Ladies and gentlemen,
Anti-money laundering and combating the financing of terrorism are challenging endeavours. First, they involve several areas of law at both the EU level and national levels. Changes that lead to an efficient distribution of competences might imply the transfer of sovereignty from national to EU level within the existing Treaty framework. Second, several types of authority play a role, including AML/CFT authorities and prudential supervisors. There is a broad heterogeneity of institutional setups among Member States, involving judicial authorities limited to cooperation and implementation, as well as surveillance authorities attached either to the executive or judicial branch, and their interaction with prudential supervisors. In other words, we need to reflect on the most effective way to manage the institutional and functional fragmentation in this area given its inherent cross-border nature.

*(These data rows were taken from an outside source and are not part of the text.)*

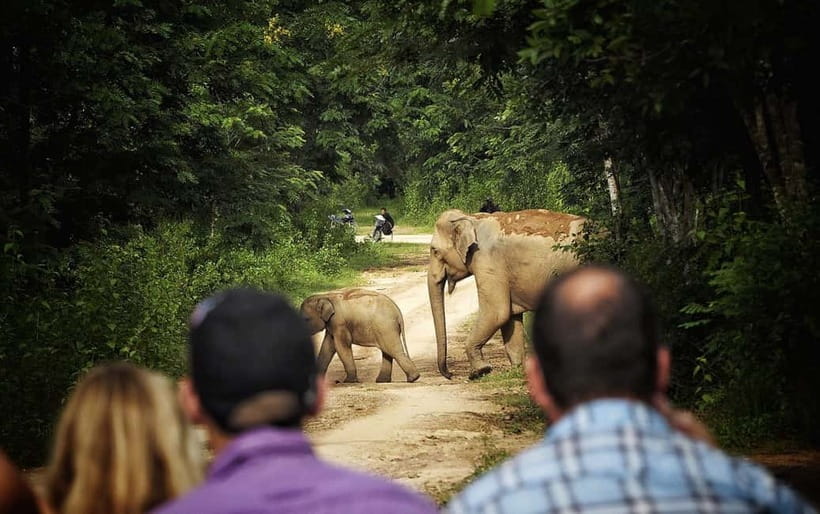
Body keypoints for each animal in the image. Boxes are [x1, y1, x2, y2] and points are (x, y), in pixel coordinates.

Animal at [428, 209, 586, 379]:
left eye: (435, 251)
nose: (450, 374)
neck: (472, 218)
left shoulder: (487, 262)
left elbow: (497, 313)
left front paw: (480, 372)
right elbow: (510, 317)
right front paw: (518, 369)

All of this makes combating money laundering and terrorist financing complicated from both a legal and a practical point of view. The battle can only be won through cooperation. All authorities involved need to cooperate – both within and across national borders. So I welcome the ongoing debates about a review of the regulatory framework and the possibility of establishing an EU AML/CFT body. Within the limits of its mandate, the ECB will continue to contribute to this debate.
Important as this debate is, let’s not forget the responsibilities that supervised entities already have: to put in place and maintain internal systems and controls to ensure that they properly manage the risks to which they are exposed.